** Opening SUPPLIED TEXT block **

The queries I run against the table might be "how many large boxes have I?" or "give me all the potatoes, I don't care about how they are packed". The idea is that I do not know in advance what columns I will be using in my predicate: it could be any combination. This is a common issue in a data warehouse.
So how do I index the table to satisfy any possible query? Two obvious possibilities:
First, build an index on each column, and the optimizer can perform an index_combine operation on whatever columns happen to be listed in the predicate. But that means indexing every column - and the table might have hundreds of columns. No way can I do that.
Second, build a concatenated index across all the columns: in effect, use an IOT. That will give me range scan access if any of the predicated columns are in the leading edge of the index key followed by filtering on the rest of the predicate. Or if the predicate does not include the leading column(s), I can get skip scan access and filter. But this is pretty useless, too: there will be wildly divergent performance depending on the predicate.

** Closing SUPPLIED TEXT block **

TASK STATEMENT:
Print the passage on indexing a warehouse table above, starting at "So how do I" and ending at "on the predicate.".

** Opening ENTRIES SHOWN block **

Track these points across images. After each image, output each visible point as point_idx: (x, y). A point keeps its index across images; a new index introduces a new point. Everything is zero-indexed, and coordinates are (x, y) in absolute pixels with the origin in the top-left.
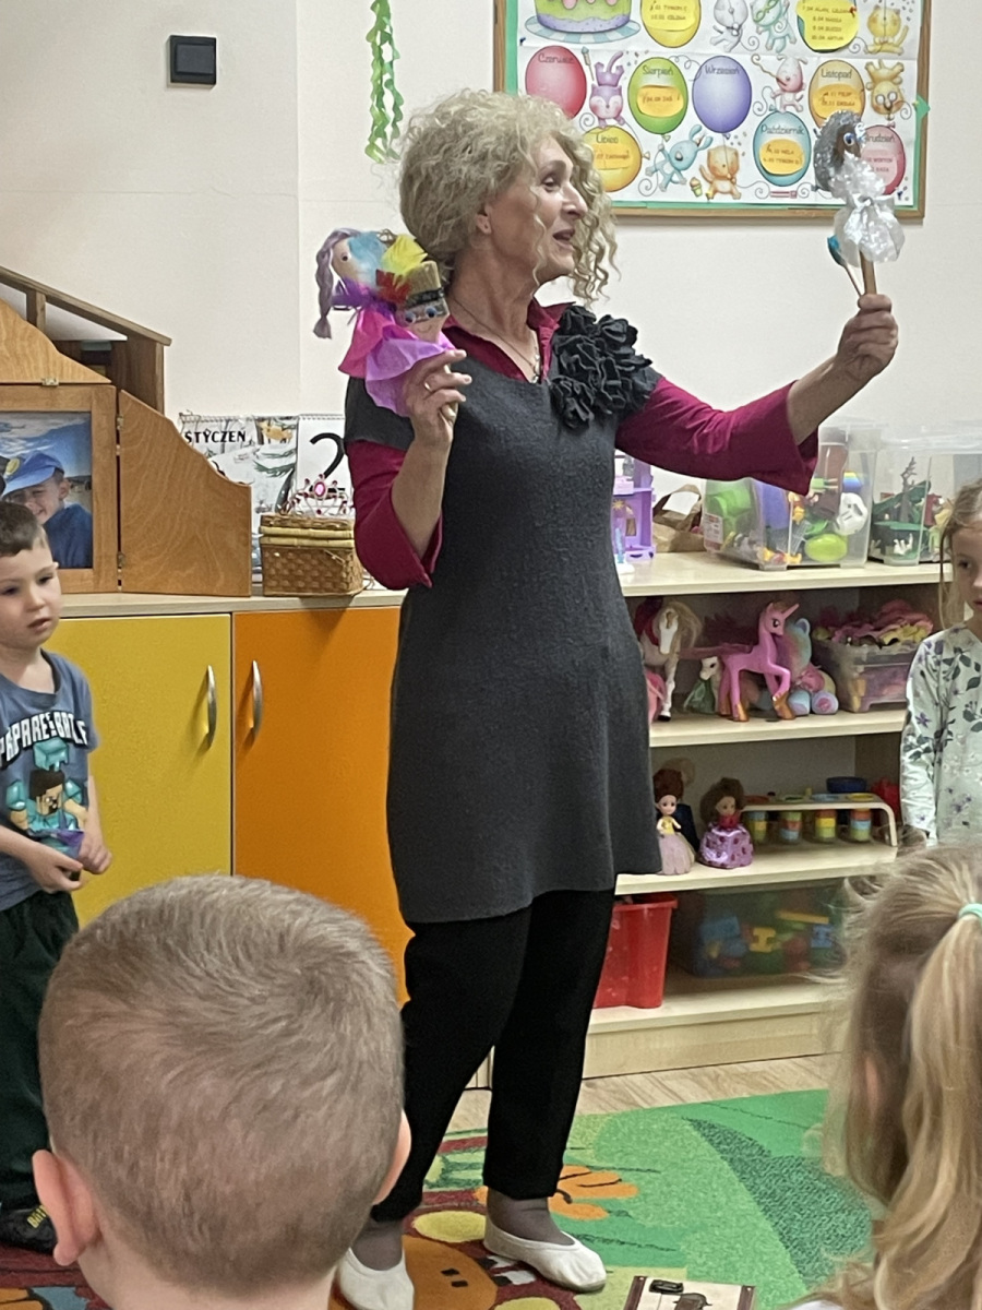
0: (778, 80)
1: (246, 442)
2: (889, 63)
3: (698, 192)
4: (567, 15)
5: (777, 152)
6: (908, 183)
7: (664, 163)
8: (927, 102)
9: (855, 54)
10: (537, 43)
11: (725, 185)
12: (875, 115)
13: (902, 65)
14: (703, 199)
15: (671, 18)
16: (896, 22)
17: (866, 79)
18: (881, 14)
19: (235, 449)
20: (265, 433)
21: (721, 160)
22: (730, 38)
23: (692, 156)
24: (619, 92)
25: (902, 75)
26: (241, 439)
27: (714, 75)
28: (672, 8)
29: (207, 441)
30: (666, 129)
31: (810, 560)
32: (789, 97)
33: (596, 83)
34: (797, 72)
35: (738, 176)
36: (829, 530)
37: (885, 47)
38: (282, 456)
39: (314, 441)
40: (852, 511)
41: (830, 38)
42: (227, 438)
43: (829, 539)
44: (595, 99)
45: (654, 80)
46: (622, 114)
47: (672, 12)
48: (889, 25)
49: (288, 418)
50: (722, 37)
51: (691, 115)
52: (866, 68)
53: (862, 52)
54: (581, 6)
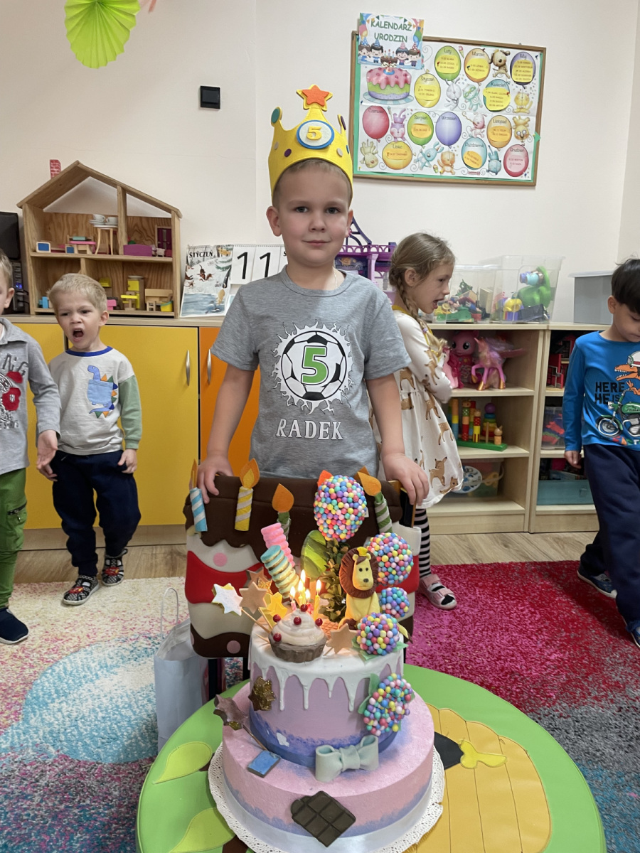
0: (474, 123)
1: (213, 256)
2: (524, 117)
3: (437, 171)
4: (382, 92)
5: (472, 156)
6: (530, 170)
7: (422, 157)
8: (539, 135)
9: (508, 113)
10: (367, 104)
11: (448, 168)
12: (516, 139)
13: (529, 119)
14: (439, 174)
15: (428, 94)
16: (527, 99)
17: (513, 124)
18: (520, 96)
21: (447, 157)
22: (453, 103)
23: (434, 155)
24: (403, 126)
25: (529, 123)
26: (211, 255)
27: (445, 120)
28: (428, 90)
29: (197, 256)
30: (423, 143)
32: (478, 131)
33: (393, 122)
34: (482, 120)
35: (454, 164)
37: (522, 110)
38: (226, 262)
41: (498, 106)
42: (205, 255)
44: (393, 129)
45: (419, 121)
46: (404, 136)
47: (427, 92)
48: (524, 102)
49: (230, 246)
50: (450, 103)
51: (435, 137)
52: (513, 119)
53: (511, 112)
54: (388, 87)
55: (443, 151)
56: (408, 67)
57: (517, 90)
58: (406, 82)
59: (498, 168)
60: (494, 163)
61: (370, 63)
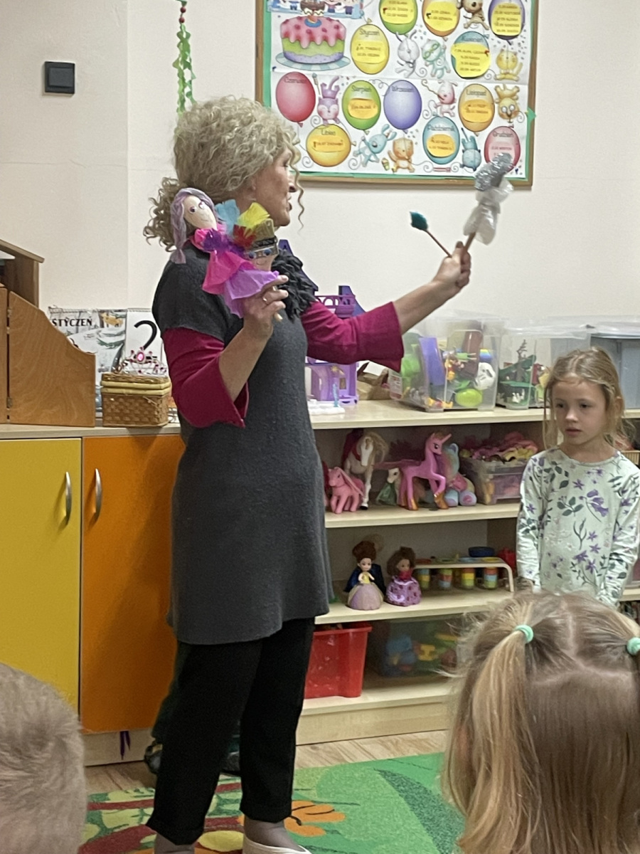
0: (439, 96)
1: (92, 327)
2: (510, 87)
3: (387, 167)
4: (303, 52)
5: (437, 142)
6: (522, 164)
7: (365, 148)
8: (534, 111)
9: (488, 81)
10: (283, 70)
11: (404, 163)
12: (500, 118)
13: (518, 88)
14: (390, 172)
15: (370, 55)
16: (514, 60)
17: (495, 96)
18: (505, 55)
19: (85, 331)
20: (104, 320)
21: (402, 147)
22: (407, 68)
23: (382, 145)
24: (336, 102)
25: (518, 94)
26: (89, 324)
27: (397, 92)
28: (371, 49)
29: (66, 325)
30: (366, 127)
31: (458, 405)
32: (446, 107)
33: (321, 96)
34: (450, 91)
35: (413, 158)
36: (471, 386)
37: (508, 76)
38: (115, 335)
39: (137, 326)
40: (485, 374)
41: (472, 70)
42: (80, 323)
43: (471, 392)
44: (321, 106)
45: (359, 95)
46: (338, 117)
47: (371, 52)
48: (511, 63)
49: (120, 311)
50: (402, 68)
51: (383, 117)
52: (496, 90)
53: (492, 79)
54: (312, 46)
55: (397, 138)
56: (340, 15)
57: (500, 46)
58: (339, 37)
59: (477, 161)
60: (471, 154)
61: (284, 11)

** Closing ENTRIES SHOWN block **

SOLUTION:
So how do I index the table to satisfy any possible query? Two obvious possibilities:
First, build an index on each column, and the optimizer can perform an index_combine operation on whatever columns happen to be listed in the predicate. But that means indexing every column - and the table might have hundreds of columns. No way can I do that.
Second, build a concatenated index across all the columns: in effect, use an IOT. That will give me range scan access if any of the predicated columns are in the leading edge of the index key followed by filtering on the rest of the predicate. Or if the predicate does not include the leading column(s), I can get skip scan access and filter. But this is pretty useless, too: there will be wildly divergent performance depending on the predicate.